Por el padre Miguel Ángel
padre.miguel.angel@hotmail.com
Dos monjes caminaban por la selva. Cuando se aproximaron a la orilla de un río que no tenía puente, se encontraron una joven mujer con su hijo, que no podía cruzarlo porque la creciente había subido.
La mujer les dijo que ellos eran la respuesta a sus oraciones, pues iba a visitar a su esposo enfermo en un hospital psiquiátrico. El más anciano respondió molesto que ayudaría al jovencito, porque su religión no le permitía contacto alguno con las mujeres.
Así, ambos monjes, cargando en su espalda a la mujer y a su hijo de nueve años, cruzaron al torrente, cuya creciente les llegaba a la cintura. Al llegar al otro lado, la mujer agradeció la oportuna ayuda y sonrió con respecto y amabilidad al monje que le había transportado.
Cuando quedaron solos los dos monjes, el anciano le recriminó al joven: “Nuestra religión nos prohíbe el contacto con las mujeres y tú tocabas los muslos de aquella mujer tan hermosa”.
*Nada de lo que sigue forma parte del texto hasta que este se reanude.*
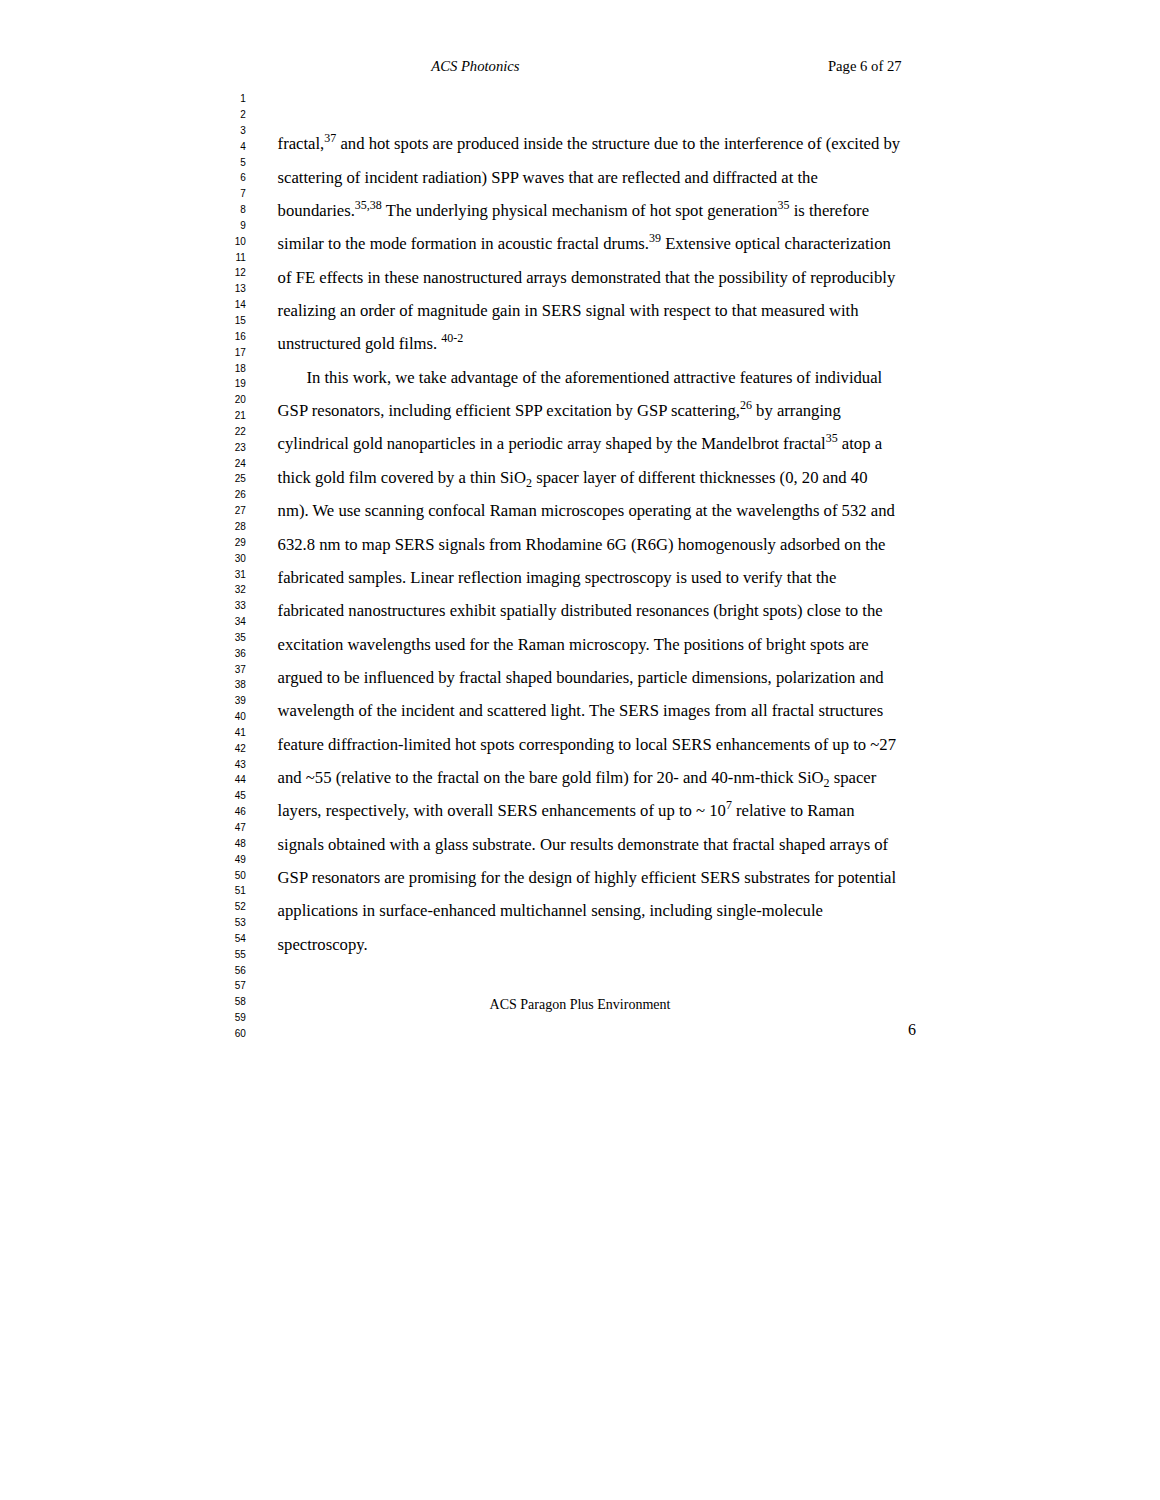ACS Photonics Page 6 of 27
1
2
3
4
5
6
7
8
9
10
11
12
13
14
15
16
17
18
19
20
21
22
23
24
25
26
27
28
29
30
31
32
33
34
35
36
37
38
39
40
41
42
43
44
45
46
47
48
49
50
51
52
53
54
55
56
57
58
59
60
fractal,37 and hot spots are produced inside the structure due to the interference of (excited by scattering of incident radiation) SPP waves that are reflected and diffracted at the boundaries.35,38 The underlying physical mechanism of hot spot generation35 is therefore similar to the mode formation in acoustic fractal drums.39 Extensive optical characterization of FE effects in these nanostructured arrays demonstrated that the possibility of reproducibly realizing an order of magnitude gain in SERS signal with respect to that measured with unstructured gold films. 40-2
In this work, we take advantage of the aforementioned attractive features of individual GSP resonators, including efficient SPP excitation by GSP scattering,26 by arranging cylindrical gold nanoparticles in a periodic array shaped by the Mandelbrot fractal35 atop a thick gold film covered by a thin SiO2 spacer layer of different thicknesses (0, 20 and 40 nm). We use scanning confocal Raman microscopes operating at the wavelengths of 532 and 632.8 nm to map SERS signals from Rhodamine 6G (R6G) homogenously adsorbed on the fabricated samples. Linear reflection imaging spectroscopy is used to verify that the fabricated nanostructures exhibit spatially distributed resonances (bright spots) close to the excitation wavelengths used for the Raman microscopy. The positions of bright spots are argued to be influenced by fractal shaped boundaries, particle dimensions, polarization and wavelength of the incident and scattered light. The SERS images from all fractal structures feature diffraction-limited hot spots corresponding to local SERS enhancements of up to ~27 and ~55 (relative to the fractal on the bare gold film) for 20- and 40-nm-thick SiO2 spacer layers, respectively, with overall SERS enhancements of up to ~ 107 relative to Raman signals obtained with a glass substrate. Our results demonstrate that fractal shaped arrays of GSP resonators are promising for the design of highly efficient SERS substrates for potential applications in surface-enhanced multichannel sensing, including single-molecule spectroscopy.
ACS Paragon Plus Environment
6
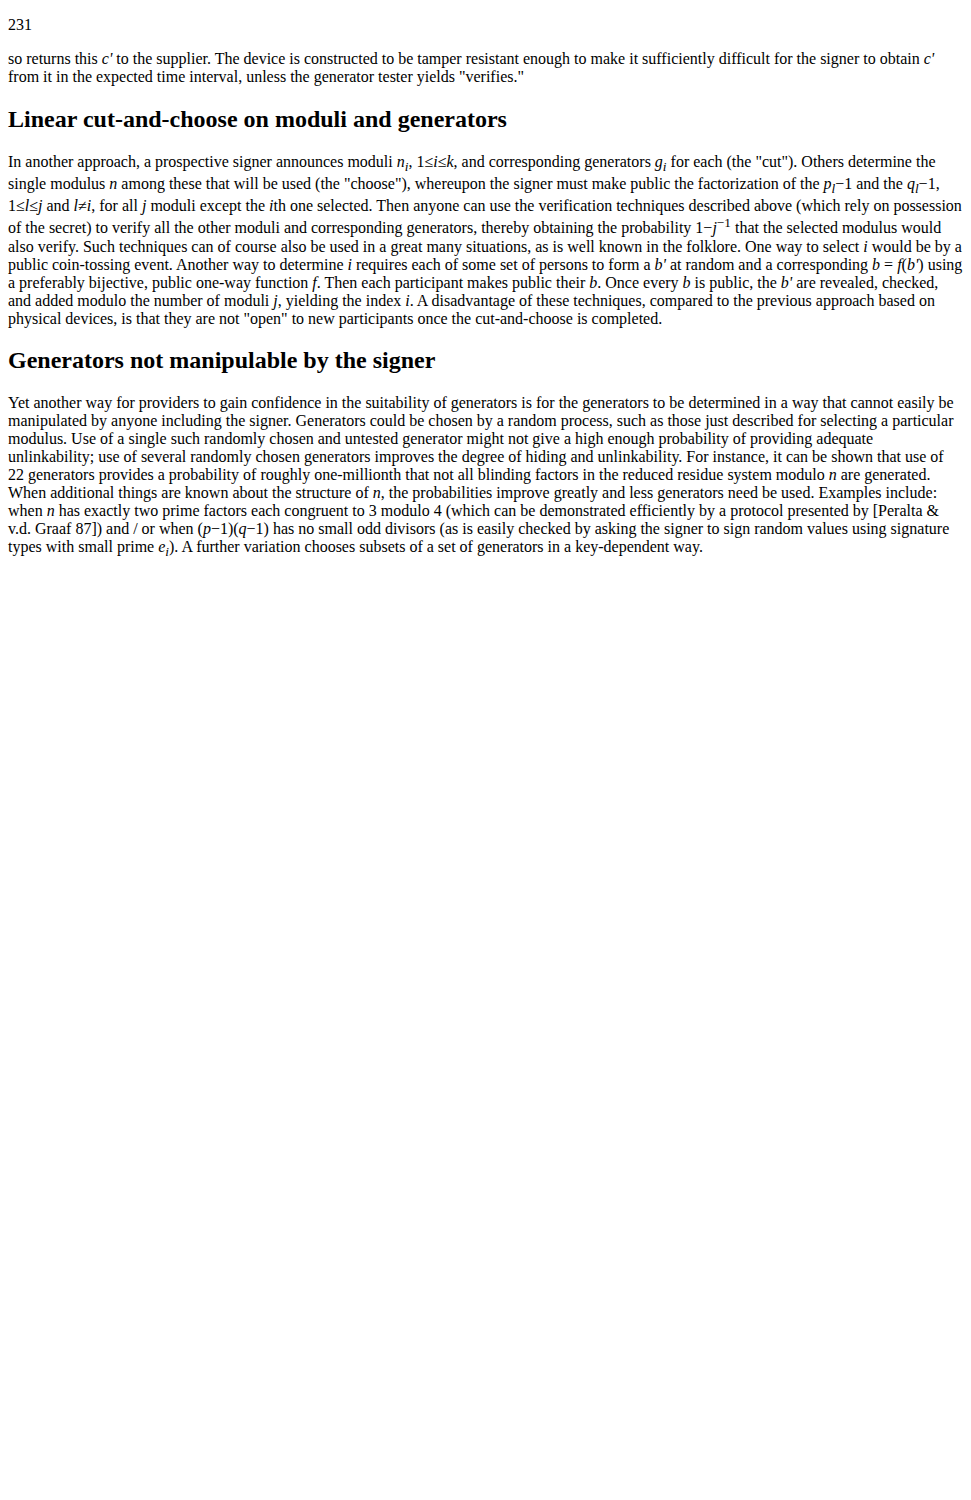231
so returns this c' to the supplier. The device is constructed to be tamper resistant enough to make it sufficiently difficult for the signer to obtain c' from it in the expected time interval, unless the generator tester yields "verifies."
Linear cut-and-choose on moduli and generators
In another approach, a prospective signer announces moduli ni, 1≤i≤k, and corresponding generators gi for each (the "cut"). Others determine the single modulus n among these that will be used (the "choose"), whereupon the signer must make public the factorization of the pl−1 and the ql−1, 1≤l≤j and l≠i, for all j moduli except the ith one selected. Then anyone can use the verification techniques described above (which rely on possession of the secret) to verify all the other moduli and corresponding generators, thereby obtaining the probability 1−j−1 that the selected modulus would also verify. Such techniques can of course also be used in a great many situations, as is well known in the folklore. One way to select i would be by a public coin-tossing event. Another way to determine i requires each of some set of persons to form a b' at random and a corresponding b = f(b') using a preferably bijective, public one-way function f. Then each participant makes public their b. Once every b is public, the b' are revealed, checked, and added modulo the number of moduli j, yielding the index i. A disadvantage of these techniques, compared to the previous approach based on physical devices, is that they are not "open" to new participants once the cut-and-choose is completed.
Generators not manipulable by the signer
Yet another way for providers to gain confidence in the suitability of generators is for the generators to be determined in a way that cannot easily be manipulated by anyone including the signer. Generators could be chosen by a random process, such as those just described for selecting a particular modulus. Use of a single such randomly chosen and untested generator might not give a high enough probability of providing adequate unlinkability; use of several randomly chosen generators improves the degree of hiding and unlinkability. For instance, it can be shown that use of 22 generators provides a probability of roughly one-millionth that not all blinding factors in the reduced residue system modulo n are generated. When additional things are known about the structure of n, the probabilities improve greatly and less generators need be used. Examples include: when n has exactly two prime factors each congruent to 3 modulo 4 (which can be demonstrated efficiently by a protocol presented by [Peralta & v.d. Graaf 87]) and / or when (p−1)(q−1) has no small odd divisors (as is easily checked by asking the signer to sign random values using signature types with small prime ei). A further variation chooses subsets of a set of generators in a key-dependent way.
El monje joven simplemente encogió los hombros y no contestó palabra alguna.
Más adelante, cuando se sentaron a descansar, el anciano insistió con dureza: “¿Te diste cuenta de su sonrisa insinuadora con la que se despidió de ti? Y todo por cargarla en tus espaldas, teniendo contacto con su piel.”
Cuando ya entraban al convento, el mayor reprochó otra vez con insistencia: “Debes confesarte de haber tocado a una mujer, porque has manchado tu cuerpo”.
El joven le respondió:
-Yo cargué a la mujer solo por tres minutos para atravesar el río y se encontrara con su marido enfermo, pero tú la vienes cargando todo este tiempo. ¿Por qué no te liberas ya de ella? Si yo manché mi cuerpo, tú has manchado tu mente y tu alma.
De nuestro interior nacen los malos pensamientos, las traiciones e infidelidades. En nuestro corazón se gestan los robos, los adulterios. Si dejamos que esta cizaña crezca dentro de nosotros mismos, muy pronto extenderá sus ramas fuera de nosotros mismos.
Señor, crea en mi, oh Dios, un corazón puro, porque para el puro todas las cosas son puras.
Todos conocemos el refrán que dice “caras vemos, corazones no sabemos”, y cuántas veces en la vida ordinaria nos ponemos a juzgar a los demás por los solas apariencias, sin darnos cuenta que el interior cada quien solo lo conoce Dios.
Es necesario que evitemos todo prejuicio; no podemos juzgar a nadie, ni siquiera a nosotros mismos, porque podríamos ser o muy exigentes o muy benévolos. Mejor dejemos que Dios nos juzgue.